The fastest PostgreSQL libpq-based driver for Haskell
http://hackage.haskell.org/package/hasql
MIT License
519 stars 55 forks source link

Could `Value` be representational? #137

Closed ocharles closed 3 years ago

ocharles commented 3 years ago

Currently Hasql.Decoders.Value takes a nominal type. This means that Values cannot be coerced. This is a bit of a shame, because we could imagine having

class HasValue a where
  value :: Value a

instance HasValue Bool where
  value = bool

newtype MyBool = MyBool Bool
  deriving newtype (HasValue)

I can work around this, because I can do:

class HasValue a where
  value :: Yoneda Value a

data Yoneda f a where
  Yoneda :: f x -> (x -> a) -> Yoneda f a

But this is obviously not ideal.

How do you feel about adding

type role Value representational

?

nikita-volkov commented 3 years ago

It refuses to compile.

Annotation says representational but role nominal is required

I even tried getting down to the root of the parser hierarchy, which is

newtype BinaryParser a =
  BinaryParser ( StateT ByteString ( Except Text ) a )
  deriving ( Functor , Applicative , Alternative , Monad , MonadPlus , MonadError Text )
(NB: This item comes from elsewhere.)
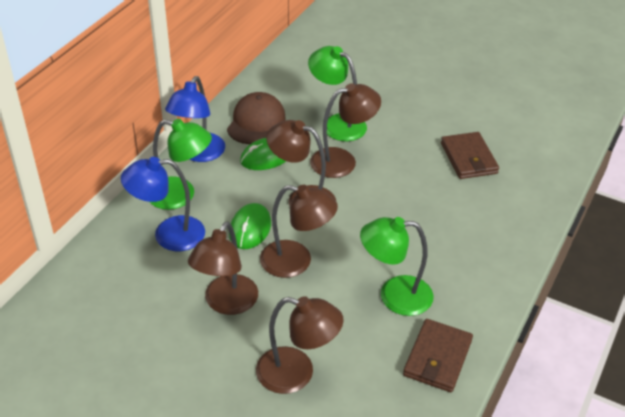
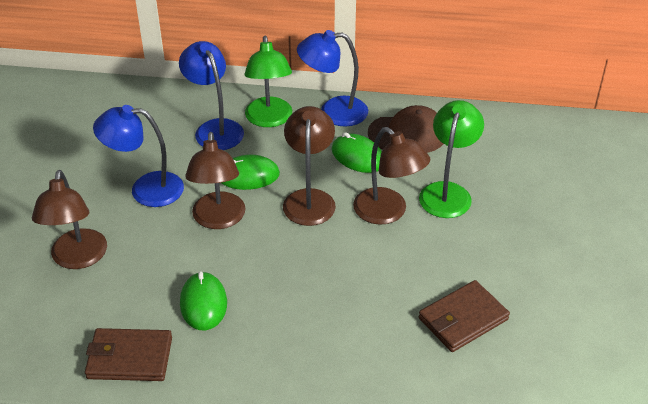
camera: 70 degrees right, 0 degrees up
(226, 303) = (146, 189): brown lamp -> blue lamp
(394, 295) = (203, 303): green lamp -> green mouse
type role BinaryParser representational

And it fails for the same reason.

ocharles commented 3 years ago

Hmm, I wonder what is causing it be nominal. Perhaps it gets all the way down to StateT being nominal? What if you explicitly write out BinaryParser (ByteString -> Either Text (a, ByteString))?

nikita-volkov commented 3 years ago

You're right! The fix will be released in 1.4.5 in minutes.

Lack of coercibility has been a long observed issue which I didn't understand the roots of. I guess I've learned something today :) Thanks!

ocharles commented 3 years ago

Hurrah, thanks @nikita-volkov! Now we can remove our hacky workaround :)

nikita-volkov commented 3 years ago

Sorry. Forgot to actually publish the package :) Now it's on Hackage.